In an interesting turn of events director Richard Linklater turns to something quite different from his regular list of credits and adapts the best-selling Where’d You Go, Bernadette for the big screen in a film that takes a very interesting look at a fascinating character in this intimate, family dramedy.
From acclaimed Director Richard Linklater, and based on the New York Times best-selling novel by Maria Semple, Where’d You Go, Bernadette is a hopeful chase through the complicated world of the chic, genius, self-observer Bernadette Fox (Academy Award winner Cate Blanchett).

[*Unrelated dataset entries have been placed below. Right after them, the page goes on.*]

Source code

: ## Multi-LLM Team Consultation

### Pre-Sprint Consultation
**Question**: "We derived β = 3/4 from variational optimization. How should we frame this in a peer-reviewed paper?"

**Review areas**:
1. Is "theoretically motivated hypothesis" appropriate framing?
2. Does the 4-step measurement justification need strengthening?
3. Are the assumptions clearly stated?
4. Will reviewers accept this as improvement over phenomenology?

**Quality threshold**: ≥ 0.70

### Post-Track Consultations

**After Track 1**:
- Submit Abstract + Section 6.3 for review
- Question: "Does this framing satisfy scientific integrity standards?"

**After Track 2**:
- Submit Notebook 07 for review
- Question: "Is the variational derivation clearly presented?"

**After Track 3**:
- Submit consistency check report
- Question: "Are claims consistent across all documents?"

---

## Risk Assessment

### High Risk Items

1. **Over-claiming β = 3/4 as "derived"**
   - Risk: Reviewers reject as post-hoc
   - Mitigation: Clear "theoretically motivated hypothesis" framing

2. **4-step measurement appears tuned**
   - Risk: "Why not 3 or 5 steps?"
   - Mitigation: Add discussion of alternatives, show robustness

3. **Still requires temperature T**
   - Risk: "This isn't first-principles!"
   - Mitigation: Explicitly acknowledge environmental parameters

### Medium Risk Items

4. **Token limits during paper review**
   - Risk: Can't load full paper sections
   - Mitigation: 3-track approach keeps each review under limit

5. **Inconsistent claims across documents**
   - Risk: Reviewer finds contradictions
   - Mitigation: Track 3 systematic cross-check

An inspiring comedy about a loving Mom who becomes compelled to reconnect with her creative passion after years of sacrificing herself for her family. Bernadette’s leap of faith takes her on an epic adventure that jump starts her life and leads to her triumphant rediscovery.
Based upon the best-selling novel by Maria Semple, Where’d You Go, Bernadette follows the life of Bernadette Fox, an extremely tactile woman who the audience learns was once an extremely creative and boundary pushing architect, but whom now has found herself lost in her life, with little direction and seemingly no purpose. That is until she takes a giant leap and decides to re-write the existence of her life herself.
Taking on the role of Bernadette is the incredibly talented Cate Blanchett, and this role finds the actress at her most quirky and artistic, and she certainly gets up to plenty of hijinks here. While not wanting to give too much away with the actual plot of the film, Where’d You Go, Bernadette is essentially the story of a woman who sets out to find herself once again in a modern world that can feel all the more conflicting and stifling and Bernadette’s journey to rediscover herself is filled with plenty of bliss.
Part of the power of Where’d You Go, Bernadette is that this film focuses in on the relationship that is shared between Bernadette and her young daughter Bee, and it’s a very intimate portrait of the love and understanding that mothers and daughters can share together. Newcomer Emma Nelson is a great fit for the role of Bee and she and Blanchett share a great chemistry together that allows audiences to buy into their shared relationship within the film as mother and daughter.
Where’d You Go, Bernadette is a very interesting choice for Linklater to choose, and he’s able to do something different here as he examines what happens when you confide creativity and how the unexpected is what usually leads to its re-ignition. As a filmmaker, the subject matter of Where’d You Go, Bernadette also allows Linklater to keep his audience guessing, and this film really thrives on the unexpected.
For those wanting something different and looking for a bit of light-hearted comedy-drama then Where’d You Go, Bernadette makes for a fun watch.